4. Alternately claim that science is just a hypothesis and so can’t be proven, and that proven science has been on your side all along. If you’re a particularly talented anti-atheism writer, you can sometimes manage to make both of these tactics work within the same exact book! For example, in Dinesh D’Souza’s famously whiny screed What’s So Great About Christianity?, chapter 8 tells us that science cannot exist apart from the (Christian theological) assumption of an ordered and logical universe, chapters 11-14 are dedicated to showing how science independent of Christian theology has arrived at the existence of God in the first place! Remember, not only has science demonstrated that the universe is irreducibly complex, science is also a faith-based assumption that the universe is ordered and rational. Who cares that scientists only concluded the universe to be rational upon empirical observation that effects tend to follow causes? Who cares that you’re whoring out your intellect to whichever side of the same bad argument you wish to make by routinely deploying two contradictory arguments to the same end? This isn’t about integrity, this is about religion!

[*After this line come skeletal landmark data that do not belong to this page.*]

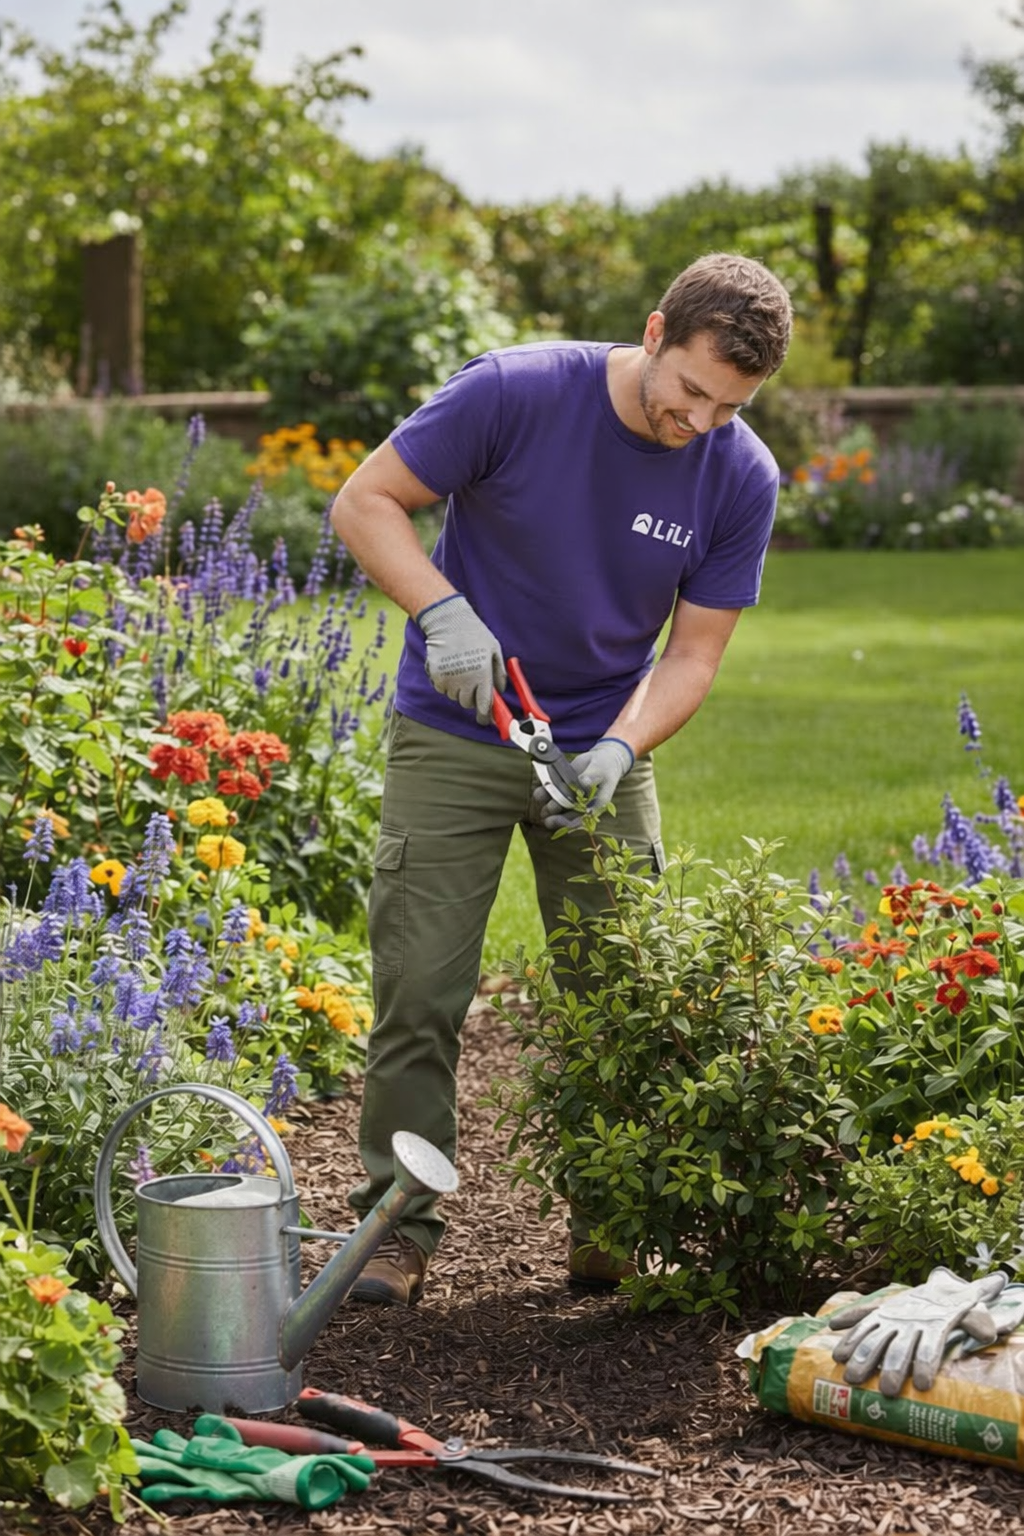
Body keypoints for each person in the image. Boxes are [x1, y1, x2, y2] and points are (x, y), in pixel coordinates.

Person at [330, 251, 793, 1304]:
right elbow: (367, 503)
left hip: (597, 745)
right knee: (420, 987)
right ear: (654, 329)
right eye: (688, 392)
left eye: (728, 406)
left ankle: (616, 1223)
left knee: (623, 997)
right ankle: (396, 1231)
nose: (699, 423)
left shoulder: (738, 474)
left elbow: (692, 656)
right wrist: (440, 612)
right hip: (454, 732)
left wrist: (622, 748)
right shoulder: (515, 391)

5. Pol Pot, Stalin, Mao. Pol Pot, Stalin, Mao, Pol Pot, Stalin, Mao, Pol Pot, Stalin, Mao, Pol Pot, Stalin, Mao, Pol Pot, Stalin, Mao, Pol Pot, Stalin, Mao, Pol Pot, Stalin, Mao, Pol Pot, Stalin, Mao, Pol Pot, Stalin, Mao, Pol Pot, Stalin, Mao, Pol Pot, Stalin, Mao, Pol Pot, Stalin, Mao, Pol Pot, Stalin, Mao, Pol Pot, Stalin, Mao, Pol Pot, Stalin, Mao, Pol Pot, Stalin, Mao, Pol Pot, Stalin, Mao, Pol Pot, Stalin, Mao. Irrelevant ad hominem that does nothing to show the truth or falsehood of the idea of atheism, but who cares? As long as the reader’s attention is diverted away from the bloody history of your own religion. And when doing body counts, only count wars and Inquisitions, not things like the deaths from religious resistance to vaccines and medicines, religious opposition to condoms even in high HIV-risk parts of the world, day-by-day violence and discord within families over homosexuality and apostasy, etc. Also never mention that Pol Pot, Mao, and Stalin might have had other motives for their actions than their atheism.

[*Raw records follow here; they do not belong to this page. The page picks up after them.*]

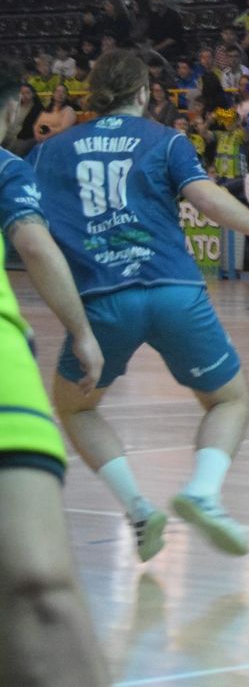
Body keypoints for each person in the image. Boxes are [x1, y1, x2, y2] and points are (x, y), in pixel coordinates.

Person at [32, 50, 249, 562]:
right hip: (173, 289)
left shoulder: (50, 152)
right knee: (230, 399)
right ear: (144, 93)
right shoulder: (165, 140)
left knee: (75, 407)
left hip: (100, 300)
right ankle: (204, 492)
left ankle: (139, 510)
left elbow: (30, 232)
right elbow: (207, 198)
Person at [0, 62, 111, 687]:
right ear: (18, 104)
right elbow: (35, 245)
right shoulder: (6, 168)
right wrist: (82, 330)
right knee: (40, 597)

6. Always point out that atheism is a faith just like any other. Atheism is the faith-based assumption that there is no Zeus, or whichever god you are apologizing for. This is one of those arguments that has been recycled over and over and over again in anti-atheism books marketwide, so it must be a good one. Do not worry about talking about whether or not your own lack of belief in the thousands of other extinct religions is also a faith, as this is likely to lead you into unChristian thought.

7. And if all else fails, you can always say that atheists “just don’t get it.” They haven’t had the divine, transcendent experiences you’ve had about Jesus, or Mohammed, or the Buddha, or David Koresh, or Sai Baba, or the UFO hiding behind the comet, or whatever. They just can’t get it because they’re too close-minded to see the truth and thanks to personal religious experience we know that those close-minded atheists are wrong without even doing any investigation! As long as your own mind is open to the possibility that your personal, local, favorite tribalism is the One True Way, and the atheists’ minds are closed to the idea that they are too blind and stupid to see that your personal theological suppositions must be accepted or else you’ll burn in Hell forever, you win. I mean, when you accuse the atheists of being too close-minded to accept Jesus as their personal savior out of fear of the scriptural, doctrinal, strictly unobserved reality of Hell, what are they going to say? That you’re the close-minded one?

Well, that is your lesson for today. I look forward to seeing your book right alongside the likes of the brilliantly untalented McGrath, Berlinski, and others: rotting in bargain bins next to old astrology guides and full-color atlases of Denmark, ten thousand ranks below The God Delusion on Amazon, or sitting on the shelf of some smarmy theology student who agreed with you before he ever even heard of you.